**DIRECTIONS:**
Below is a listing; copy all of it exactly.

▼▼▼

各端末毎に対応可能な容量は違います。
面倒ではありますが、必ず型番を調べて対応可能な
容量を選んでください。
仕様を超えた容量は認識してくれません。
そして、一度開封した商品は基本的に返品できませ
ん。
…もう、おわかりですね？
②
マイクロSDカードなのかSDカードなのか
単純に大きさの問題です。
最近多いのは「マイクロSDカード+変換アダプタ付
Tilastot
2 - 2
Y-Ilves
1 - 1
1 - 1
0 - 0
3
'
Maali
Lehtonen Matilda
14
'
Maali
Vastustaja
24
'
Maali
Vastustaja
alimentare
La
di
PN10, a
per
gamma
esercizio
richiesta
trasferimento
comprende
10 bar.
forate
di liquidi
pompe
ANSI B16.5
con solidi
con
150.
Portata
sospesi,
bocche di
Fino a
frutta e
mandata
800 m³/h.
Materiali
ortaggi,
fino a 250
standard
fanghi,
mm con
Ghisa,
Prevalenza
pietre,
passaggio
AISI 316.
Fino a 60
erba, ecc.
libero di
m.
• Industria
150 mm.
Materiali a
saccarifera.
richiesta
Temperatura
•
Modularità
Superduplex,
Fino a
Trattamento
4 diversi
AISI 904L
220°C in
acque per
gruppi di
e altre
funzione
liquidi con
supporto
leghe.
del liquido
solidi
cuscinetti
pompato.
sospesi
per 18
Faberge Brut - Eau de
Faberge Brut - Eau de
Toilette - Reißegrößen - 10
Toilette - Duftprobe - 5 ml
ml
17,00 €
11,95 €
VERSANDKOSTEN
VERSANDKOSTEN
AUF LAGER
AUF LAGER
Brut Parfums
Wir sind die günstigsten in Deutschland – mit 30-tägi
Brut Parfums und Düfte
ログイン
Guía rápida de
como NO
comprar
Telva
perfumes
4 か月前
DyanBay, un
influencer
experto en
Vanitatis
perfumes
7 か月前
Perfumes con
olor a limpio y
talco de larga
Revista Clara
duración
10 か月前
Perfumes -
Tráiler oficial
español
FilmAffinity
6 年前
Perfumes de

▲▲▲

**RESULT FOR THIS EXERCISE:**
各端末毎に対応可能な容量は違います。
面倒ではありますが、必ず型番を調べて対応可能な
容量を選んでください。
仕様を超えた容量は認識してくれません。
そして、一度開封した商品は基本的に返品できませ
ん。
…もう、おわかりですね？
②
マイクロSDカードなのかSDカードなのか
単純に大きさの問題です。
最近多いのは「マイクロSDカード+変換アダプタ付
Tilastot
2 - 2
Y-Ilves
1 - 1
1 - 1
0 - 0
3
'
Maali
Lehtonen Matilda
14
'
Maali
Vastustaja
24
'
Maali
Vastustaja
alimentare
La
di
PN10, a
per
gamma
esercizio
richiesta
trasferimento
comprende
10 bar.
forate
di liquidi
pompe
ANSI B16.5
con solidi
con
150.
Portata
sospesi,
bocche di
Fino a
frutta e
mandata
800 m³/h.
Materiali
ortaggi,
fino a 250
standard
fanghi,
mm con
Ghisa,
Prevalenza
pietre,
passaggio
AISI 316.
Fino a 60
erba, ecc.
libero di
m.
• Industria
150 mm.
Materiali a
saccarifera.
richiesta
Temperatura
•
Modularità
Superduplex,
Fino a
Trattamento
4 diversi
AISI 904L
220°C in
acque per
gruppi di
e altre
funzione
liquidi con
supporto
leghe.
del liquido
solidi
cuscinetti
pompato.
sospesi
per 18
Faberge Brut - Eau de
Faberge Brut - Eau de
Toilette - Reißegrößen - 10
Toilette - Duftprobe - 5 ml
ml
17,00 €
11,95 €
VERSANDKOSTEN
VERSANDKOSTEN
AUF LAGER
AUF LAGER
Brut Parfums
Wir sind die günstigsten in Deutschland – mit 30-tägi
Brut Parfums und Düfte
ログイン
Guía rápida de
como NO
comprar
Telva
perfumes
4 か月前
DyanBay, un
influencer
experto en
Vanitatis
perfumes
7 か月前
Perfumes con
olor a limpio y
talco de larga
Revista Clara
duración
10 か月前
Perfumes -
Tráiler oficial
español
FilmAffinity
6 年前
Perfumes de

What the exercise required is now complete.